From Painting to Portal

For most of my life, painting was the object and act I was identified with. Twenty years of it. The material lived in my body, and what people called my style was really the shape of accumulated refusals—all the things I’d learned not to do because they didn’t work, didn’t sell, didn’t fit the story people told about my work.

Around 2017 I started taking it apart. Three years of deliberate unlearning while still showing work, still performing the version of myself the market recognized. By 2020 I had dismantled so much that I couldn’t paint the way I used to. I left my gallery, packed up my studio, and didn’t touch a brush for three and a half years.

Soho House members' tour of my exhibition, "How To Let Go" at Magic Beans Gallery, Berlin, 2017

That period was its own education. Lose the thing that made you recognizable to yourself and you discover what remains without it. For me it was a quality of attention that had little to do with paint, a willingness to stay with material and let go of outcomes. I read differently. I looked at other people’s work differently.
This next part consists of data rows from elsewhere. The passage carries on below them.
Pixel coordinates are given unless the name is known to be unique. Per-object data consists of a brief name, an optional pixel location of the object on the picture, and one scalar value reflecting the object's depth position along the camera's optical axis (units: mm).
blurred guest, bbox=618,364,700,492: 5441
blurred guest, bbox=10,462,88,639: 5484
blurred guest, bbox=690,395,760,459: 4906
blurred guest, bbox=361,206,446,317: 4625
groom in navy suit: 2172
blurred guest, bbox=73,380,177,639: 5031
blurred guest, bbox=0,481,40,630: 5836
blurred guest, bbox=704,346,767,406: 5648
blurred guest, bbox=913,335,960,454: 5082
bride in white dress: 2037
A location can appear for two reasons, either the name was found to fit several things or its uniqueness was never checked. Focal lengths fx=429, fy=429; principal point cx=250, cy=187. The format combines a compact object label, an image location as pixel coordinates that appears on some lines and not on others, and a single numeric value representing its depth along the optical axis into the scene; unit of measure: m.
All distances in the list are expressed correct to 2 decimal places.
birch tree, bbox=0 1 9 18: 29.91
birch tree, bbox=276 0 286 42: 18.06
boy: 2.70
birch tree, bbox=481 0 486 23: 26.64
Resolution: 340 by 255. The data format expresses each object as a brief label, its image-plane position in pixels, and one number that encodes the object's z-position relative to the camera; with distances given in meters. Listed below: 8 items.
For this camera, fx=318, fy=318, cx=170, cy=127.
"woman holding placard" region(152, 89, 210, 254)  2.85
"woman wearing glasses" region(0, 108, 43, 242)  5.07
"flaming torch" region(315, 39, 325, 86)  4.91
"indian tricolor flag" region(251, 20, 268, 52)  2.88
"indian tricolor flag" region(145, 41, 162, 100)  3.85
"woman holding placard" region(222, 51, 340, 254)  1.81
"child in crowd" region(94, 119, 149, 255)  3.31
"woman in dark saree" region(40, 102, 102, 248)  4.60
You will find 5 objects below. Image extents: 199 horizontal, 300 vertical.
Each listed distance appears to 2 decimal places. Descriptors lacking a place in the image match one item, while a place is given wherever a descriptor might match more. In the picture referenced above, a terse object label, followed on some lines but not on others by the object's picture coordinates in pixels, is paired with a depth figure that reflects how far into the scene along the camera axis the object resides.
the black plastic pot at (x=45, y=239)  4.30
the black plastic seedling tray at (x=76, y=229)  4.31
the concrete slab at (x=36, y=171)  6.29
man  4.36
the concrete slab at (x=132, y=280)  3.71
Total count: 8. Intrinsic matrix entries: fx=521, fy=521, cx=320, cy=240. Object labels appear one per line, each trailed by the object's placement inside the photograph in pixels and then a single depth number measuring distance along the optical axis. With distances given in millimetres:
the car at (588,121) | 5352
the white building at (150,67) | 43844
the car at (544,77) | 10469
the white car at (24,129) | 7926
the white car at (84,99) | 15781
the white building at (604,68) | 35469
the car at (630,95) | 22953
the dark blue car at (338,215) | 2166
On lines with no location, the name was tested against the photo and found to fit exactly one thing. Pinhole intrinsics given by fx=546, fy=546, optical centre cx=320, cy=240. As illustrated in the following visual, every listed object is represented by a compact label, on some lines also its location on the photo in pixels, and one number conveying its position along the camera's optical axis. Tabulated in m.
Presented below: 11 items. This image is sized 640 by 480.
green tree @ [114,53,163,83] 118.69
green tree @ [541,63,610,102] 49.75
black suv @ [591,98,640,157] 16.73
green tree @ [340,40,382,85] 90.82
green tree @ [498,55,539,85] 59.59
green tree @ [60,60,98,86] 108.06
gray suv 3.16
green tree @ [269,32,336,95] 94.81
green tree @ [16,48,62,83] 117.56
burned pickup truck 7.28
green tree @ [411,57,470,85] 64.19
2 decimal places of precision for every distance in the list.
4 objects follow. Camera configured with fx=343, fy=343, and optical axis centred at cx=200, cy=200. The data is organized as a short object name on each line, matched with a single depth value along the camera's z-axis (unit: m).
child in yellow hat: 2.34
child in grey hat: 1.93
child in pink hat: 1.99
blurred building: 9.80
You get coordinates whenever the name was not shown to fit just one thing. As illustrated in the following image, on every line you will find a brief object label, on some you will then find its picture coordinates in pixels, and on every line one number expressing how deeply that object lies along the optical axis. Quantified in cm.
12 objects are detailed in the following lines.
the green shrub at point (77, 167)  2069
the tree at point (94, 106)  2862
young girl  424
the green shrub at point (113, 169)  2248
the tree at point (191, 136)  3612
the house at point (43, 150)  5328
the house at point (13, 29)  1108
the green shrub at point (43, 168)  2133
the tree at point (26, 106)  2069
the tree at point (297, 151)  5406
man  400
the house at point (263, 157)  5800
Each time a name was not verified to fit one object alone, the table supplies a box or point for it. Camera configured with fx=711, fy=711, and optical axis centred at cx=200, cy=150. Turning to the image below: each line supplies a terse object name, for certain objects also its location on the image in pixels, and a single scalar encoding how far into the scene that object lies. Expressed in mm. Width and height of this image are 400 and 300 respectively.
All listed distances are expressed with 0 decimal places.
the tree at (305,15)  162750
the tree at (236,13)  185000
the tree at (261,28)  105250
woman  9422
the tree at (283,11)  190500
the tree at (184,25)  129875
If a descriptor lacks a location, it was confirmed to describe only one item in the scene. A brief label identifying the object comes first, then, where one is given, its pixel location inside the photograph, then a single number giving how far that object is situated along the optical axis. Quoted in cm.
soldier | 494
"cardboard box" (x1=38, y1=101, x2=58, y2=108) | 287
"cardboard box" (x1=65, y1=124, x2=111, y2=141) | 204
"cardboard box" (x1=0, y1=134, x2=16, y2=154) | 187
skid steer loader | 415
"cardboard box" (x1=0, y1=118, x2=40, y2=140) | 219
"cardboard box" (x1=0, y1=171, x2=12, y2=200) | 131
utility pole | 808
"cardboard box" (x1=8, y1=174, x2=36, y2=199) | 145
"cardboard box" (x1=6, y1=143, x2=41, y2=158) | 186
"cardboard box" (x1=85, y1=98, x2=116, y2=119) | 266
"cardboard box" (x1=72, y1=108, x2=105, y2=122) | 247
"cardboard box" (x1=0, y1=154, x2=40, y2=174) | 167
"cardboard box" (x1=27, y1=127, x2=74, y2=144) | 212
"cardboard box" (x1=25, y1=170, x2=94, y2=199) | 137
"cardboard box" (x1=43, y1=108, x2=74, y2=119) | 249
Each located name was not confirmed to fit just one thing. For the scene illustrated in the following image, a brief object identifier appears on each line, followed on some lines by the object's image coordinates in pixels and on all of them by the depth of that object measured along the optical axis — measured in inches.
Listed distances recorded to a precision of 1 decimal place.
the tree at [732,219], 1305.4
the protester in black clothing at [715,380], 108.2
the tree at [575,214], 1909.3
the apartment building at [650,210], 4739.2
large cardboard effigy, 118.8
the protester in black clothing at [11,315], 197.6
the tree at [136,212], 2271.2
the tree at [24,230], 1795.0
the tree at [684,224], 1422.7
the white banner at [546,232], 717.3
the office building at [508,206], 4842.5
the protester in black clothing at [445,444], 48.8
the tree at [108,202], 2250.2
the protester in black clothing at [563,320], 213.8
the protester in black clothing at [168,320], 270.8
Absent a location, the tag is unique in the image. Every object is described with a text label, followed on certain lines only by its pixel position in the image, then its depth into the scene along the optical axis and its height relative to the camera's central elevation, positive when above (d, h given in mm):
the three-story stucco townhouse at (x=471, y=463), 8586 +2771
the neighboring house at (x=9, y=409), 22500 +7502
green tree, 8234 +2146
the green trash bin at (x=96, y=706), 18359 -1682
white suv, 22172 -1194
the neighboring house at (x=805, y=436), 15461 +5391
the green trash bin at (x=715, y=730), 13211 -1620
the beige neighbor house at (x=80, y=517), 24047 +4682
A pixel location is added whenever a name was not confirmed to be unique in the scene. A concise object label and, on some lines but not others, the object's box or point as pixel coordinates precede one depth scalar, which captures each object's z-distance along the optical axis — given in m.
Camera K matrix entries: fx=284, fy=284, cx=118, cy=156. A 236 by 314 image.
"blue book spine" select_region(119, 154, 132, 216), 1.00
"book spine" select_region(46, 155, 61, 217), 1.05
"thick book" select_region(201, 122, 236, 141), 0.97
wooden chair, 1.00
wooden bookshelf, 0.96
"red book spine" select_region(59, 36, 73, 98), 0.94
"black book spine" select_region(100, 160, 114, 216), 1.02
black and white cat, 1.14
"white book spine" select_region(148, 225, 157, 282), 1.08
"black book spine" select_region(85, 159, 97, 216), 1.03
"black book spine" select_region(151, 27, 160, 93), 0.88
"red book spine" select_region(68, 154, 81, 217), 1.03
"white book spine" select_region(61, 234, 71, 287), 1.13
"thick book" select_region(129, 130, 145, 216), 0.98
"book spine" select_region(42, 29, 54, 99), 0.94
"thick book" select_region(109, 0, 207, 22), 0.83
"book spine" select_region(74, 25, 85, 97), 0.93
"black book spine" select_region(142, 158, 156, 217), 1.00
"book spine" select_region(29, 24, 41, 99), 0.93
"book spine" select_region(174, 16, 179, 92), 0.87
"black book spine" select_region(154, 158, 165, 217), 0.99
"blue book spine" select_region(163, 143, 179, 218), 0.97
I noticed what I was drawn to when there was no pressure to make anything of it. Something quieter recalibrated.

“The hardest part was holding together while everything that had defined me dissolved.”

Breaking the crystallization without losing continuity, without floating away or getting lost in the dark.

Studio portrait from 2020

When I picked up the brush again in 2023, the twenty years were still there, but as depth rather than weight. I could use what I knew without being used by it. The work carried the stillness I’d found during the years away, and style had become instrumental, a way of conveying something rather than the thing being conveyed.

I still paint. But I’ve started calling everything I make portals, because painting is only one telescope onto the zone I’m actually working in. Each medium offers a specific angle on something vast, and I want more angles now. Intimate pieces, distilled and iconic, that can travel with you without being a burden, but when they arrive they’re whole. Digital work. Frames, materiality, built objects that function as thresholds in their own right.

Detail from "Seize of Blue," oil on linen, 2024

What I’m offering is an encapsulation of what I went through. A structure of attention you can return to over time and find it still giving. A counter-space that holds open the moment before habit reasserts itself, before the world locks you back into the shape it expects.

“It’s the break of blue through cloud cover, the eternal framed by everything passing in front of it.”

A reminder that there’s somewhere to return to. Having dismantled everything and arrived somewhere better, I know this to be true. Every piece I make now comes from that knowing.